My throat closed over the cookie I’d been fighting down. A sort of righteous anger burned inside me. My stomach soured with it. What was I supposed to be able to fight? Magic? Spells? I didn’t even know they existed until twenty minutes ago.

Looking at the Twins now, they were still lovely, but the glow was gone. Their features appeared sharper to me, and the colored skin seemed faded. Just two more mean girls, magical or not.

Everyone was staring at me. I wanted to stick up for myself. I wanted to reassure them that Agatha knew what she was doing when she left everything to me. But how could I do that? I didn’t believe it myself.

Whatever was going on, I was on the precipice of my entire world being upside down. Again.

They had doubts about me. I could understand that. But messing with me in a professional setting was a cruel way to express them. Did I have authority over them now? I thought back to the words I’d been compelled to say at the start of the meeting: Ephemeral Supreme.

I may not have known ephemeral, but I knew supreme. It was the leader of a witches’ coven.

The thought tightened the knot in my throat. Did they believe I was a witch? Were they witches? Was this a coven?

I hovered in this state of believing everything I’d seen and none of it, all the while a table full of people and one empty chair sat and waited. And yes, I believed the chair was waiting for me to respond. As if it could read my thoughts, it gave a little jiggle.

My throat clogged deeper. My mouth was drier than the desert. I took a sip of water, hoping to release the pressure building within me. It didn’t work. I’d just have to trust my words. I took a deep breath.

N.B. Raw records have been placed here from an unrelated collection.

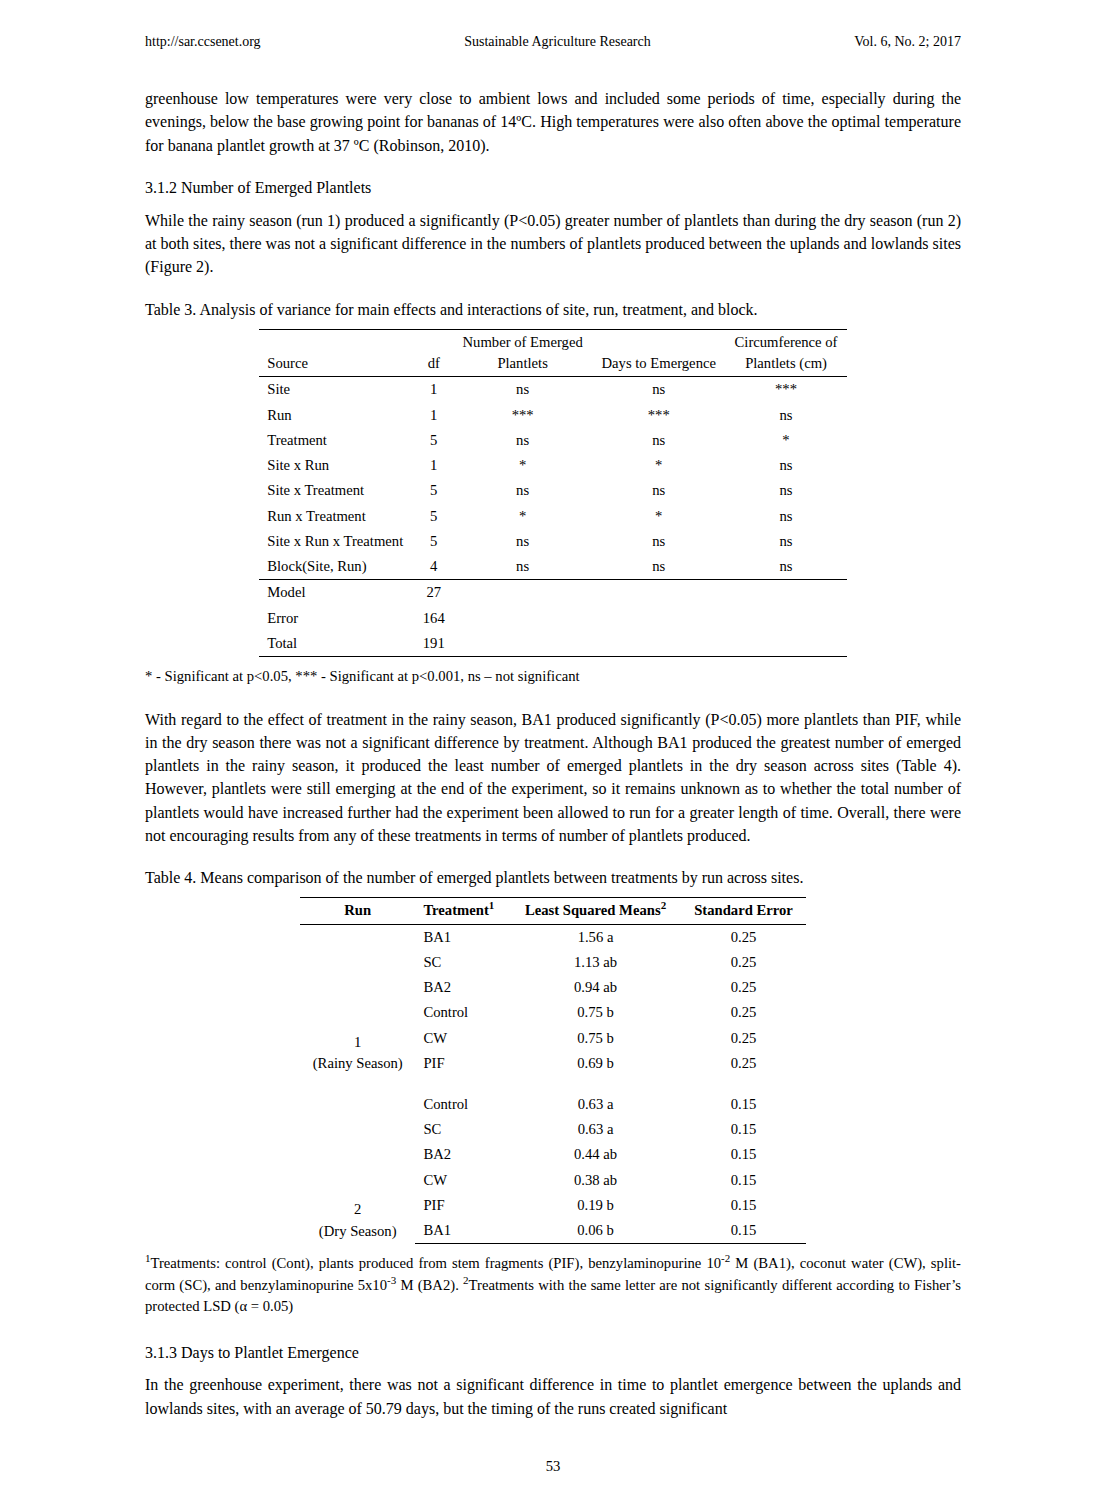http://sar.ccsenet.org Sustainable Agriculture Research Vol. 6, No. 2; 2017
greenhouse low temperatures were very close to ambient lows and included some periods of time, especially during the evenings, below the base growing point for bananas of 14ºC. High temperatures were also often above the optimal temperature for banana plantlet growth at 37 ºC (Robinson, 2010).
3.1.2 Number of Emerged Plantlets
While the rainy season (run 1) produced a significantly (P<0.05) greater number of plantlets than during the dry season (run 2) at both sites, there was not a significant difference in the numbers of plantlets produced between the uplands and lowlands sites (Figure 2).
Table 3. Analysis of variance for main effects and interactions of site, run, treatment, and block.
| Source | df | Number of Emerged Plantlets | Days to Emergence | Circumference of Plantlets (cm) |
| --- | --- | --- | --- | --- |
| Site | 1 | ns | ns | *** |
| Run | 1 | *** | *** | ns |
| Treatment | 5 | ns | ns | * |
| Site x Run | 1 | * | * | ns |
| Site x Treatment | 5 | ns | ns | ns |
| Run x Treatment | 5 | * | * | ns |
| Site x Run x Treatment | 5 | ns | ns | ns |
| Block(Site, Run) | 4 | ns | ns | ns |
| Model | 27 | | | |
| Error | 164 | | | |
| Total | 191 | | | |
* - Significant at p<0.05, *** - Significant at p<0.001, ns – not significant
With regard to the effect of treatment in the rainy season, BA1 produced significantly (P<0.05) more plantlets than PIF, while in the dry season there was not a significant difference by treatment. Although BA1 produced the greatest number of emerged plantlets in the rainy season, it produced the least number of emerged plantlets in the dry season across sites (Table 4). However, plantlets were still emerging at the end of the experiment, so it remains unknown as to whether the total number of plantlets would have increased further had the experiment been allowed to run for a greater length of time. Overall, there were not encouraging results from any of these treatments in terms of number of plantlets produced.
Table 4. Means comparison of the number of emerged plantlets between treatments by run across sites.
| Run | Treatment 1 | Least Squared Means 2 | Standard Error |
| --- | --- | --- | --- |
| 1 (Rainy Season) | BA1 | 1.56 a | 0.25 |
| SC | 1.13 ab | 0.25 |
| BA2 | 0.94 ab | 0.25 |
| Control | 0.75 b | 0.25 |
| CW | 0.75 b | 0.25 |
| PIF | 0.69 b | 0.25 |
| 2 (Dry Season) | Control | 0.63 a | 0.15 |
| SC | 0.63 a | 0.15 |
| BA2 | 0.44 ab | 0.15 |
| CW | 0.38 ab | 0.15 |
| PIF | 0.19 b | 0.15 |
| BA1 | 0.06 b | 0.15 |
1Treatments: control (Cont), plants produced from stem fragments (PIF), benzylaminopurine 10-2 M (BA1), coconut water (CW), split-corm (SC), and benzylaminopurine 5x10-3 M (BA2). 2Treatments with the same letter are not significantly different according to Fisher’s protected LSD (α = 0.05)
3.1.3 Days to Plantlet Emergence
In the greenhouse experiment, there was not a significant difference in time to plantlet emergence between the uplands and lowlands sites, with an average of 50.79 days, but the timing of the runs created significant
53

“I don’t understand what is happening. I’m not sure if I’m awake or alive or what.” I turned my attention to the Twins. “I’m pretty sure you two can snap me like a twig without even breaking your nails.”

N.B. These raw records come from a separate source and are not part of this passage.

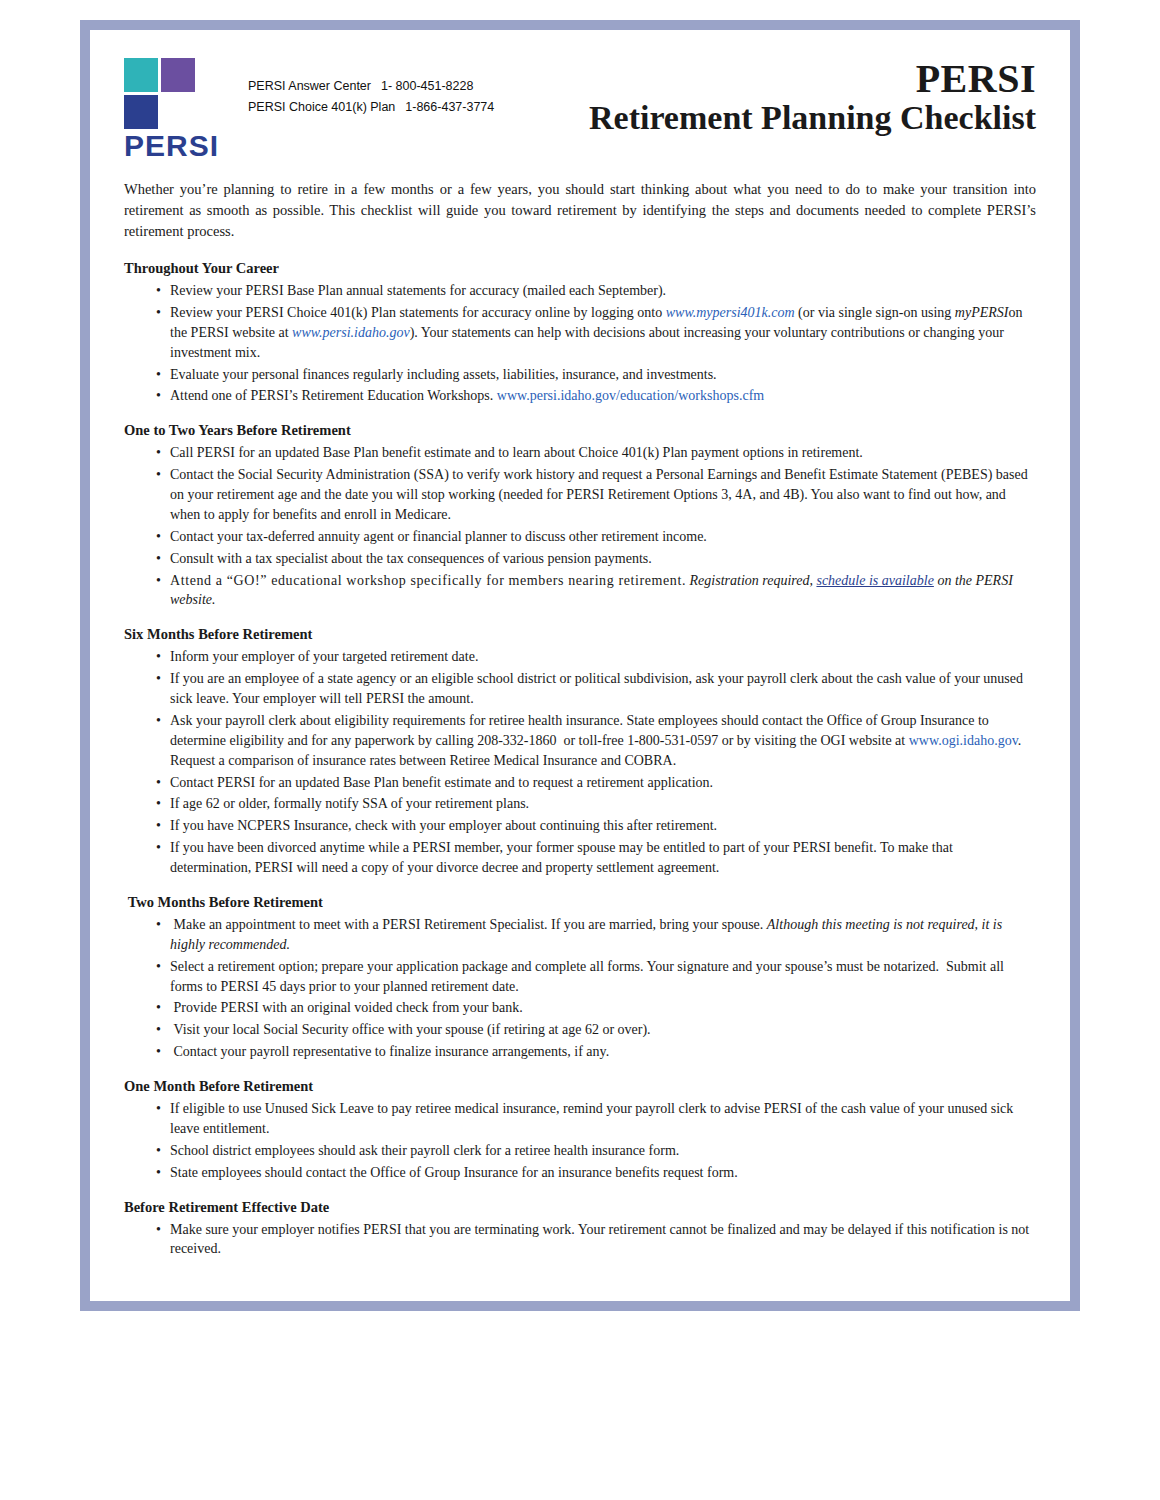PERSI
PERSI Answer Center1- 800-451-8228
PERSI Choice 401(k) Plan1-866-437-3774
PERSI
Retirement Planning Checklist
Whether you’re planning to retire in a few months or a few years, you should start thinking about what you need to do to make your transition into retirement as smooth as possible. This checklist will guide you toward retirement by identifying the steps and documents needed to complete PERSI’s retirement process.
Throughout Your Career
Review your PERSI Base Plan annual statements for accuracy (mailed each September).
Review your PERSI Choice 401(k) Plan statements for accuracy online by logging onto www.mypersi401k.com (or via single sign-on using myPERSIon the PERSI website at www.persi.idaho.gov). Your statements can help with decisions about increasing your voluntary contributions or changing your investment mix.
Evaluate your personal finances regularly including assets, liabilities, insurance, and investments.
Attend one of PERSI’s Retirement Education Workshops. www.persi.idaho.gov/education/workshops.cfm
One to Two Years Before Retirement
Call PERSI for an updated Base Plan benefit estimate and to learn about Choice 401(k) Plan payment options in retirement.
Contact the Social Security Administration (SSA) to verify work history and request a Personal Earnings and Benefit Estimate Statement (PEBES) based on your retirement age and the date you will stop working (needed for PERSI Retirement Options 3, 4A, and 4B). You also want to find out how, and when to apply for benefits and enroll in Medicare.
Contact your tax-deferred annuity agent or financial planner to discuss other retirement income.
Consult with a tax specialist about the tax consequences of various pension payments.
Attend a “GO!” educational workshop specifically for members nearing retirement. Registration required, schedule is available on the PERSI website.
Six Months Before Retirement
Inform your employer of your targeted retirement date.
If you are an employee of a state agency or an eligible school district or political subdivision, ask your payroll clerk about the cash value of your unused sick leave. Your employer will tell PERSI the amount.
Ask your payroll clerk about eligibility requirements for retiree health insurance. State employees should contact the Office of Group Insurance to determine eligibility and for any paperwork by calling 208-332-1860 or toll-free 1-800-531-0597 or by visiting the OGI website at www.ogi.idaho.gov. Request a comparison of insurance rates between Retiree Medical Insurance and COBRA.
Contact PERSI for an updated Base Plan benefit estimate and to request a retirement application.
If age 62 or older, formally notify SSA of your retirement plans.
If you have NCPERS Insurance, check with your employer about continuing this after retirement.
If you have been divorced anytime while a PERSI member, your former spouse may be entitled to part of your PERSI benefit. To make that determination, PERSI will need a copy of your divorce decree and property settlement agreement.
Two Months Before Retirement
Make an appointment to meet with a PERSI Retirement Specialist. If you are married, bring your spouse. Although this meeting is not required, it is highly recommended.
Select a retirement option; prepare your application package and complete all forms. Your signature and your spouse’s must be notarized. Submit all forms to PERSI 45 days prior to your planned retirement date.
Provide PERSI with an original voided check from your bank.
Visit your local Social Security office with your spouse (if retiring at age 62 or over).
Contact your payroll representative to finalize insurance arrangements, if any.
One Month Before Retirement
If eligible to use Unused Sick Leave to pay retiree medical insurance, remind your payroll clerk to advise PERSI of the cash value of your unused sick leave entitlement.
School district employees should ask their payroll clerk for a retiree health insurance form.
State employees should contact the Office of Group Insurance for an insurance benefits request form.
Before Retirement Effective Date
Make sure your employer notifies PERSI that you are terminating work. Your retirement cannot be finalized and may be delayed if this notification is not received.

Their smiles grew sly, telling me I was correct about that. Yikes.

“What I can say is that we’re all in unfamiliar territory here. None of you know me or know who I am, beyond some girl from high school who hasn’t been to Treater’s Way in thirty years.”

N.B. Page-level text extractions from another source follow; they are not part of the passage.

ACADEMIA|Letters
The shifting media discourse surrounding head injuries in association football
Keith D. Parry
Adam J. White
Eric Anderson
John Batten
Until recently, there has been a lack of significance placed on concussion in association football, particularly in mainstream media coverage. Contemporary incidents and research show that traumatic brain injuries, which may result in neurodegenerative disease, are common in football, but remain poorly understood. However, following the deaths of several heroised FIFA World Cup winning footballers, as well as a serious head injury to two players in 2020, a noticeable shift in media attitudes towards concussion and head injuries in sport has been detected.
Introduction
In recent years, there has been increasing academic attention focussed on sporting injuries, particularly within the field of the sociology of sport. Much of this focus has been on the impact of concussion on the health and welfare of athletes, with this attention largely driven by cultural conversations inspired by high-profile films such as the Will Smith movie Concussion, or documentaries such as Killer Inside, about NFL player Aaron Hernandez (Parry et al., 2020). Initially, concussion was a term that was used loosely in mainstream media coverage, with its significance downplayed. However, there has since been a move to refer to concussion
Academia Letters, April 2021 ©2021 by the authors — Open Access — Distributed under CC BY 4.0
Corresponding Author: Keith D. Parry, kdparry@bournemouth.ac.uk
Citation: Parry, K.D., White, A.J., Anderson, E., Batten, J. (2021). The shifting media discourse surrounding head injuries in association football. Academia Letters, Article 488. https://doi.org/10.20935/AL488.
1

I took another sip. Whatever was coming up seemed like too much for me to handle. I couldn’t swallow it down, nor could I bring it to the surface. I kept rambling.

“I grew up here, though. My mother ran this place the whole of my childhood. So I must know something, right? Surely, I couldn’t have been raised here and not seen, um”—I gestured around—“this before?” I turned to Ethan. “Right?”

Ethan shifted in his chair and glared at his fingernails. For an aggressive lawyer, he really didn’t like confrontation. Same, dude. It was Lauren who spoke for him.

“What do you remember, Simone? Anything?”

“Honestly, it’s all a distant memory.” The clock I hadn’t seen gonged, and my ears buzzed. A flash of something ranthrough my mind. Water and trees. A small park bench. Me, a hair over eighteen, crying until I was empty inside. Boiling rage. An uttered oath.

But as I tried to grab the memory, the rage simmered, and the image faded. The clock gonged again, and Brianne shifted in her chair.